Lesetext:
Eiserner Besen statt Florett

CEO Jaquet verordnet Clariden Leu Sparprogramm – Senior Banker entlassen. SonntagsZeitung, 15. Mai 2011

Olivier Jaquet ist kein Zauderer. Seit 70 Tagen ist der 41-jährige Frontmann bei der Zürcher Traditionsbank Clariden Leu (CL), und schon sticht der einstige Spitzenfechter zu. Jaquet hat von CL-Mutter Credit Suisse den Auftrag gefasst, das dümpelnde Institut aus fünf Ex-CS-Töchtern auf Vordermann zu bringen.

Wie die SonntagsZeitung aus internen Quellen erfahren hat, appellierte Jaquet am Freitagabend ans Personal, «selbst bei Kleinigkeiten» kostenbewusst zu agieren. Das mache die Bank fit für eine Erfolg versprechende Zukunft. Ein Ausbildungsprogramm für Hochschulabsolventen sowie eine Mitarbeiterbefragung wurden bereits gestrichen. Das stösst CL-Kadern sauer auf. Sie verweisen auf 1.-Klass-Flüge von Jaquet und dessen Fitnessstudio, das sich der CEO eingerichtet haben soll. Es handle sich um zwei Fitnessgeräte im alten Sanitätszimmer, sagt CL-Sprecherin Tanja Kocher, zudem verzichte Jaquet bewusst auf ihm zustehende 1.-Klass-Flüge.

Bestätigen kann Kocher ein lanciertes «Fitnessprogramm» namens «.win». «Wir wollen Wachstum und effizienten Ressourceneinsatz, um Clariden Leu erfolgreich in die Zukunft zu führen. Natürlich sind wir auch kostenseitig gefordert. Das gehört zur unternehmerischen Verantwortung.» Ein konkreter Stellenabbau sei nicht vorgesehen.

Die Führungscrew des Mitte März abgetretenen Hans Nützi, der als Kundenberater für die CL aktiv bleibt, müsse um ihren Verbleib fürchten, zeigen sich diverse Gesprächspartner überzeugt.

Die Filiale in Genf ist ein eigenes Königreich

Darauf deutet ein Spruch von Jaquet hin, der CL-intern die Runde macht. Laut übereinstimmenden Aussagen soll der CEO gesagt haben: «Die Toten werden erst nach der Schlacht gezählt.» Viele vermuten ein Köpferollen, und zwar ganz oben.

Arbeitsauftrag 1: Übertragen Sie aus dem Artikel über Clariden Leu unverändert alles von "Bestätigen kann Kocher" hinunter bis "zwar ganz oben.".
Arbeitsauftrag 2:
Beantworten Sie anhand des Artikels über Clariden Leu die folgenden Fragen:
(a) Wie alt ist Olivier Jaquet?
(b) Welchen Namen trägt das «Fitnessprogramm», das Tanja Kocher bestätigt?
(c) Wann ist Hans Nützi abgetreten?
Arbeitsauftrag 3: Zählen Sie alle Personen auf, die im Artikel über Clariden Leu namentlich genannt werden.
Die anschließenden Daten werden für die Bearbeitung nicht benötigt.

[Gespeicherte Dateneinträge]
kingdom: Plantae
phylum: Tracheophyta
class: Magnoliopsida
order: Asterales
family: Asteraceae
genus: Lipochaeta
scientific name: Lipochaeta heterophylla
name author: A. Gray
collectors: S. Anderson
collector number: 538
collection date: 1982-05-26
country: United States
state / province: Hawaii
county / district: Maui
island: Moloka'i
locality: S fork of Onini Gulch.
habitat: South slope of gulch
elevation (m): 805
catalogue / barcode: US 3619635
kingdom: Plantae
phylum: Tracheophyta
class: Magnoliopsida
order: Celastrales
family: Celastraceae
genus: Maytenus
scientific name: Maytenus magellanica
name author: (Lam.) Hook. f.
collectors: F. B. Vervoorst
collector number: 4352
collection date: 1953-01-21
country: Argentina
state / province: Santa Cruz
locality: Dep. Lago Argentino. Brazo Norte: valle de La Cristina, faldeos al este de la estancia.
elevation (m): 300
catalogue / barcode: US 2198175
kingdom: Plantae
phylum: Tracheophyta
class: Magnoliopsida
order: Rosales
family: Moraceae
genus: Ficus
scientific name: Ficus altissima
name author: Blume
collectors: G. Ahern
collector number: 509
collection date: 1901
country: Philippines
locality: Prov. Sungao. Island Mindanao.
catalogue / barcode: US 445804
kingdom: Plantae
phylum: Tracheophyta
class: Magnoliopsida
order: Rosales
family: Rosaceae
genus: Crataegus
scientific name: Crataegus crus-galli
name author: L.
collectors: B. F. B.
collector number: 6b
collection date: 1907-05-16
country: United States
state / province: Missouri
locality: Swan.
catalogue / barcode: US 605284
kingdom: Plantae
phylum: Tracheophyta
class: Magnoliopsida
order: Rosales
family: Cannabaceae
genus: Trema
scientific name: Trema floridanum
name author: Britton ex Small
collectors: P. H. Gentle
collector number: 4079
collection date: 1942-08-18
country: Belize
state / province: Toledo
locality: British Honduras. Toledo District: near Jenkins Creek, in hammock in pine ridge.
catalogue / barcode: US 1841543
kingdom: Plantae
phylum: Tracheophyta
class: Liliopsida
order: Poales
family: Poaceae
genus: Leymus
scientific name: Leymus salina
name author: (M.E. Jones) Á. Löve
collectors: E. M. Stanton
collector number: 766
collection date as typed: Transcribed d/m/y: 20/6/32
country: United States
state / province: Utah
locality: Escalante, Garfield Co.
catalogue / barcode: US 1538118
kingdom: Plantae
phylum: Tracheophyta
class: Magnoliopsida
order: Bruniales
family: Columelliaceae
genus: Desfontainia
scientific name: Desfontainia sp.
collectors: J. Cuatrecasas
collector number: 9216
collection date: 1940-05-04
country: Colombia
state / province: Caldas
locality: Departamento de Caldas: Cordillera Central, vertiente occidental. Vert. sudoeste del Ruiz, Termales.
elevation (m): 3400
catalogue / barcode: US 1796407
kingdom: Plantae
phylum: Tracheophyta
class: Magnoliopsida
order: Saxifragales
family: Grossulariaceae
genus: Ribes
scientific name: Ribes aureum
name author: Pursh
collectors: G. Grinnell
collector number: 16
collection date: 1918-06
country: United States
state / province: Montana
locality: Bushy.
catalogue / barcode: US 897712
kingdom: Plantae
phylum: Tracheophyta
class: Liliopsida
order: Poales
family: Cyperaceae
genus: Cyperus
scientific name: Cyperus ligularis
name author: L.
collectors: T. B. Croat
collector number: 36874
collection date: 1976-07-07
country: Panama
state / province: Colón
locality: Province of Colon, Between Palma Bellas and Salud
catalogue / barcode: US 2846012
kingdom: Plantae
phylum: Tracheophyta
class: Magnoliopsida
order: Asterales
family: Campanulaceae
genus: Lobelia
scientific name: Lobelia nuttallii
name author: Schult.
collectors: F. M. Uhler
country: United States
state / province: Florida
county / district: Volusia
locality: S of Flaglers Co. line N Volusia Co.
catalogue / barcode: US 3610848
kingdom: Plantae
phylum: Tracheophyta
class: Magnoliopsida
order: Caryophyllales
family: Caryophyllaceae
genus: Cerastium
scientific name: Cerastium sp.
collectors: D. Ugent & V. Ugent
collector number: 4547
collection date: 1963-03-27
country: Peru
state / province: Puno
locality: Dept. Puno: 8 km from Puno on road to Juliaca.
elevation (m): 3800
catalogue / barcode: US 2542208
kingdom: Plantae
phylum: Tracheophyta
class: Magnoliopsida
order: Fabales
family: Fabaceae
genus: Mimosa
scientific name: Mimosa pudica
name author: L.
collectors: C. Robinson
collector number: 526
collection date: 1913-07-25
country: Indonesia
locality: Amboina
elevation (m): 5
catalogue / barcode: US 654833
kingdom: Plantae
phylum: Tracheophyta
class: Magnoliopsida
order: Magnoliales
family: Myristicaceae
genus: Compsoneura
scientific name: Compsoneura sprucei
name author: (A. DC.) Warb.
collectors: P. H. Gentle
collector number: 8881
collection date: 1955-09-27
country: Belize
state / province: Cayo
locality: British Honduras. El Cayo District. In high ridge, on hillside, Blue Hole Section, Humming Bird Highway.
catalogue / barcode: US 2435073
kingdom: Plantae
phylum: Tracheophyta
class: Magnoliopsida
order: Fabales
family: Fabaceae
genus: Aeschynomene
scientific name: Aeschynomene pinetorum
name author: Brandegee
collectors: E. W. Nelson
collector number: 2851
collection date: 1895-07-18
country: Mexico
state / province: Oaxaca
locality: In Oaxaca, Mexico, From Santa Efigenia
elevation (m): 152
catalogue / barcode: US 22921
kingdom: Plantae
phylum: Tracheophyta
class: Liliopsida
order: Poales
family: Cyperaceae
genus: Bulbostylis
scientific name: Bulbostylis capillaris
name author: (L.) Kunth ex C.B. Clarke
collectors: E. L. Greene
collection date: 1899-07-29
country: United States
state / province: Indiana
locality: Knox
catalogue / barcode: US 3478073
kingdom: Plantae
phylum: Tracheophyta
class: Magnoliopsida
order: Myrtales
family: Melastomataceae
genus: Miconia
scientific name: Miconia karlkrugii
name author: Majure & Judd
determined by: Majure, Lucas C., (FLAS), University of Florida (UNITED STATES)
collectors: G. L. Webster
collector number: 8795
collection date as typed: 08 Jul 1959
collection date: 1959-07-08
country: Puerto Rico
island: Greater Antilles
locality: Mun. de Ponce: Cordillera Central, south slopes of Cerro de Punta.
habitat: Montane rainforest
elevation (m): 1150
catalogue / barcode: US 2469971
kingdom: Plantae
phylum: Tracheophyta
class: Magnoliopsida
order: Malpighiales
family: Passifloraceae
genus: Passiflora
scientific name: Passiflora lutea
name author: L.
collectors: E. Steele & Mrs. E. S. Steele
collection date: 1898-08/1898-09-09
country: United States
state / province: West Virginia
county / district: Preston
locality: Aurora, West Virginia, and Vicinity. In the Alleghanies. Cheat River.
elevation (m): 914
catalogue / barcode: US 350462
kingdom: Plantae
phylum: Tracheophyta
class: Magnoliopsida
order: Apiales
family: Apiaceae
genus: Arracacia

Lösung 1:
Bestätigen kann Kocher ein lanciertes «Fitnessprogramm» namens «.win». «Wir wollen Wachstum und effizienten Ressourceneinsatz, um Clariden Leu erfolgreich in die Zukunft zu führen. Natürlich sind wir auch kostenseitig gefordert. Das gehört zur unternehmerischen Verantwortung.» Ein konkreter Stellenabbau sei nicht vorgesehen.

Die Führungscrew des Mitte März abgetretenen Hans Nützi, der als Kundenberater für die CL aktiv bleibt, müsse um ihren Verbleib fürchten, zeigen sich diverse Gesprächspartner überzeugt.

Die Filiale in Genf ist ein eigenes Königreich

Darauf deutet ein Spruch von Jaquet hin, der CL-intern die Runde macht. Laut übereinstimmenden Aussagen soll der CEO gesagt haben: «Die Toten werden erst nach der Schlacht gezählt.» Viele vermuten ein Köpferollen, und zwar ganz oben.

Lösung 2:
(a) Olivier Jaquet ist 41 Jahre alt.
(b) Das Programm heißt «.win».
(c) Hans Nützi ist Mitte März abgetreten.

Lösung 3: Olivier Jaquet, Tanja Kocher, Hans Nützi